The final workflow, build-commit-run-tpch.yaml just runs the above two in a sequential order.

I've also made some changes to benchmarking/tpch/__main__.py. Namely:

  1. Added all env-vars that start with DAFT to the ray-runtime-env variables that's sent during ray-cluster initialization.
  2. Added flag to turn off sending daft module to ray-cluster during initialization.
    • No need to pickle the daft module and send it over; it's already installed on the ray-cluster from the AWS S3 link pointing to the prebuilt python-wheel.

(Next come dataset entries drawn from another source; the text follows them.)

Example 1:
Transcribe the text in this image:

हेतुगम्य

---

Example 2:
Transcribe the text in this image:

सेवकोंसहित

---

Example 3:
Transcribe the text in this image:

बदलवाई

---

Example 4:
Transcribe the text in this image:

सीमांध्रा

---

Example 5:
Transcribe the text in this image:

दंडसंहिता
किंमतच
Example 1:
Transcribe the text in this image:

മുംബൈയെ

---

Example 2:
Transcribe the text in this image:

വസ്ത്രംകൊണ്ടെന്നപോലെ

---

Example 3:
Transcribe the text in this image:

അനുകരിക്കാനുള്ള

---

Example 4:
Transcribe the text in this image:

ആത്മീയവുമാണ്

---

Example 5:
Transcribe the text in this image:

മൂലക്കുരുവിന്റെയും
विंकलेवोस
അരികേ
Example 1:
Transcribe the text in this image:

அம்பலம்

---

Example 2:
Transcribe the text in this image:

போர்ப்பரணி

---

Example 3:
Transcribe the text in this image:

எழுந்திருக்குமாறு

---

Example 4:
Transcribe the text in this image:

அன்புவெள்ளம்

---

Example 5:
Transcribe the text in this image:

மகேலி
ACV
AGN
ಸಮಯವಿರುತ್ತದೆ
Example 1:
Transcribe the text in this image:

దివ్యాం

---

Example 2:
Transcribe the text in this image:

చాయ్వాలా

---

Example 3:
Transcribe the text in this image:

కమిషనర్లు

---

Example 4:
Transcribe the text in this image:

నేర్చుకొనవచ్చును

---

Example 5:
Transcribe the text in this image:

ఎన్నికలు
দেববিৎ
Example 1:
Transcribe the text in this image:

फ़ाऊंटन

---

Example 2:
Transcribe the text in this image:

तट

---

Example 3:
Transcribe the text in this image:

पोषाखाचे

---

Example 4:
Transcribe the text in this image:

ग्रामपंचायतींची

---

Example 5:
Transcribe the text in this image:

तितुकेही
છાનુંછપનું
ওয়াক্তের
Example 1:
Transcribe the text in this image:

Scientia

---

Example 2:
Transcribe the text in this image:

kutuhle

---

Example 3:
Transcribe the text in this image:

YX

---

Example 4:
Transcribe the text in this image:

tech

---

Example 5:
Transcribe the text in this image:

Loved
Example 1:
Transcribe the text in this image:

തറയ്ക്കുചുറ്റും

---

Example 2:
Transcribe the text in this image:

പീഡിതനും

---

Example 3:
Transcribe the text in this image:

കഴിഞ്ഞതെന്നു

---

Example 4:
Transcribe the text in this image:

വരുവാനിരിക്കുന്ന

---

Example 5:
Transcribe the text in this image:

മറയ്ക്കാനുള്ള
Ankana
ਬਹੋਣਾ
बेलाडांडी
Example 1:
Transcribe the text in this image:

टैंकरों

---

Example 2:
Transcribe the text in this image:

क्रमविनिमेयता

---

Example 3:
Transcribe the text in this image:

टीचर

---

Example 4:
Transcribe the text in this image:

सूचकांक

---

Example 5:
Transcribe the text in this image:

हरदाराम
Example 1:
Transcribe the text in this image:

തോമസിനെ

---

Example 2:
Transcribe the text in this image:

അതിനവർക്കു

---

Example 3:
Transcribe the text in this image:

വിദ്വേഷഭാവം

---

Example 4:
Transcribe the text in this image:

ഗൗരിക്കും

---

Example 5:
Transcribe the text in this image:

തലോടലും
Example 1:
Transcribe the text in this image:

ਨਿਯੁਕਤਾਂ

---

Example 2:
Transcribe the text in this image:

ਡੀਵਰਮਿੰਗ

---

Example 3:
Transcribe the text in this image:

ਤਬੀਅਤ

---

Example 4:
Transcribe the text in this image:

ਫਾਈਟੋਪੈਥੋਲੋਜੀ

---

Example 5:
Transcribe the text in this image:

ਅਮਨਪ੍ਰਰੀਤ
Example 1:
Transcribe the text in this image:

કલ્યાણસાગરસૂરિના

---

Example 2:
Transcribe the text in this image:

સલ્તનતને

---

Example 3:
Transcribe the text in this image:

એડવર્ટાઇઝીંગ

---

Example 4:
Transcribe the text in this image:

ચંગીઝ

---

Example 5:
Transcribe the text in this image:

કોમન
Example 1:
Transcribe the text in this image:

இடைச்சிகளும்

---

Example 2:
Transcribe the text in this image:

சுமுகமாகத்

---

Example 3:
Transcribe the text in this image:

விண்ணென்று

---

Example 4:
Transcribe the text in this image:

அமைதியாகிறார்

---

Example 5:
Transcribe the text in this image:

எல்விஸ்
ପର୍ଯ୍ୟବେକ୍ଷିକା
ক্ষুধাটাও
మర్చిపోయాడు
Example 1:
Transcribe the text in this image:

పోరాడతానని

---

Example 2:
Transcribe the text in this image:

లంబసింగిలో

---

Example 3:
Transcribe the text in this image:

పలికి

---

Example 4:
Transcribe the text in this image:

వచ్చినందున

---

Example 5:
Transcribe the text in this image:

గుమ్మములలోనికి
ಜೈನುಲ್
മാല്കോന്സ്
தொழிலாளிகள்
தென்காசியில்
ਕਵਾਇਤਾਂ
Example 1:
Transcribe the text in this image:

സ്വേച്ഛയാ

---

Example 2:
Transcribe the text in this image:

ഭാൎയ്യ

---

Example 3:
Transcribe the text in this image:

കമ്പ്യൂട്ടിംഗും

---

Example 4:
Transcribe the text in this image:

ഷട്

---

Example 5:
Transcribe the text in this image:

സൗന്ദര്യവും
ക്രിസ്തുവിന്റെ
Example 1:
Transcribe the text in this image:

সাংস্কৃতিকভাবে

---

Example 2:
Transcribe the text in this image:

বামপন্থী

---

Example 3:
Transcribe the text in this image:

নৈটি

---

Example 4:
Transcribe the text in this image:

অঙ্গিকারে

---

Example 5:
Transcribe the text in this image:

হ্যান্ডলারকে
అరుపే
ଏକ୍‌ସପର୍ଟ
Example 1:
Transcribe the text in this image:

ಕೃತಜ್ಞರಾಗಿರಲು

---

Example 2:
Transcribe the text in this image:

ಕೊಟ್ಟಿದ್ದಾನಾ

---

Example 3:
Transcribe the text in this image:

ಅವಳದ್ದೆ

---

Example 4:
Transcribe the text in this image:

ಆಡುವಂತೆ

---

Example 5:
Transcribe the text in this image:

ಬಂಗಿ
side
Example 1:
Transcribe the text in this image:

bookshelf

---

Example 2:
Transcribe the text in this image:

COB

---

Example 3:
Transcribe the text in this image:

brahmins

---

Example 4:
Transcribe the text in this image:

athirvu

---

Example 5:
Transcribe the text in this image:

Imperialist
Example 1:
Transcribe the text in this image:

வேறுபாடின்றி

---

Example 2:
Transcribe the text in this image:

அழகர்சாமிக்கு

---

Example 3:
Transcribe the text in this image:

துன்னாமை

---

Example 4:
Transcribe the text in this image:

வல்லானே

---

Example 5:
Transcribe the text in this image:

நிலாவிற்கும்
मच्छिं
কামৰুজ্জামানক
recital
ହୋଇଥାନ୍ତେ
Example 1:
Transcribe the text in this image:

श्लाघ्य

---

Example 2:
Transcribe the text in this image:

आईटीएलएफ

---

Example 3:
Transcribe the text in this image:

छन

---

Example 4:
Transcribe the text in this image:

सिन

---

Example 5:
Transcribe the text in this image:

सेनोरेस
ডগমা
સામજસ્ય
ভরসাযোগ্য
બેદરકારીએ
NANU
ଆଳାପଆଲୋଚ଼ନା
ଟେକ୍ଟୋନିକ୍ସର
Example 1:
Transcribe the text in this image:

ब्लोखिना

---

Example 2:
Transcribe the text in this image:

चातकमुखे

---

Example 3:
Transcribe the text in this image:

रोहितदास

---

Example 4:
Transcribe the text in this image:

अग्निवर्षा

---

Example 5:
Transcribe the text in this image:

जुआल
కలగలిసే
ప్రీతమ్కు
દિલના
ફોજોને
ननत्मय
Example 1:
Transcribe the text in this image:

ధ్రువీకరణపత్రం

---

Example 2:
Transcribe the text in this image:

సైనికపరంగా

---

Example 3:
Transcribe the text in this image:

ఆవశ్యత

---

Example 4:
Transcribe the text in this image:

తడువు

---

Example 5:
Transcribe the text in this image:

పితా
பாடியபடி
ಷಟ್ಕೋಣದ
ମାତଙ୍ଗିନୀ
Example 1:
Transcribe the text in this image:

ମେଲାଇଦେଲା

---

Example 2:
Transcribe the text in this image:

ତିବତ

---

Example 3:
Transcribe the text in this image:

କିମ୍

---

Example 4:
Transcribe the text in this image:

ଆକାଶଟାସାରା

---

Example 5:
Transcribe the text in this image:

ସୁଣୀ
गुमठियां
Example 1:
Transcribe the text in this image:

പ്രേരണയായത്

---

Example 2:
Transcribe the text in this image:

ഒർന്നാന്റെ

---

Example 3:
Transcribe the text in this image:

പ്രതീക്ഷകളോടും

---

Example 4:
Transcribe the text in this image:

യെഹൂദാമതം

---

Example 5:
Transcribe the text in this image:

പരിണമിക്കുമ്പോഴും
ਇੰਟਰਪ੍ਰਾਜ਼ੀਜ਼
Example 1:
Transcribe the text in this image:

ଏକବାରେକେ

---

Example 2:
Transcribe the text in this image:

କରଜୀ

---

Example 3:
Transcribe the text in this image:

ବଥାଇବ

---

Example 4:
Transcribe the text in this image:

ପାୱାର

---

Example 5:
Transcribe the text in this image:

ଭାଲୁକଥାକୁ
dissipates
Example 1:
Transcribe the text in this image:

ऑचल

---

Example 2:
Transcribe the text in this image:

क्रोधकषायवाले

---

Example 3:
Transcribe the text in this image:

I've summarized the workflows individually down below:

build-commit workflow

run-tpch workflow

build-commit-run-tpch workflow

codspeed-hq[bot] commented 3 weeks ago

CodSpeed Performance Report

Merging #3184 will degrade performances by 34.59%

Comparing feat/infra (e908742) with main (ec39dc0)

Summary

❌ 1 regressions
✅ 16 untouched benchmarks

:warning: Please fix the performance issues or acknowledge them on CodSpeed.

Benchmarks breakdown

Benchmark main feat/infra Change
test_iter_rows_first_row[100 Small Files] 264.6 ms 404.6 ms -34.59%
codecov[bot] commented 3 weeks ago

Codecov Report

All modified and coverable lines are covered by tests :white_check_mark:

Project coverage is 76.37%. Comparing base (ec39dc0) to head (e908742).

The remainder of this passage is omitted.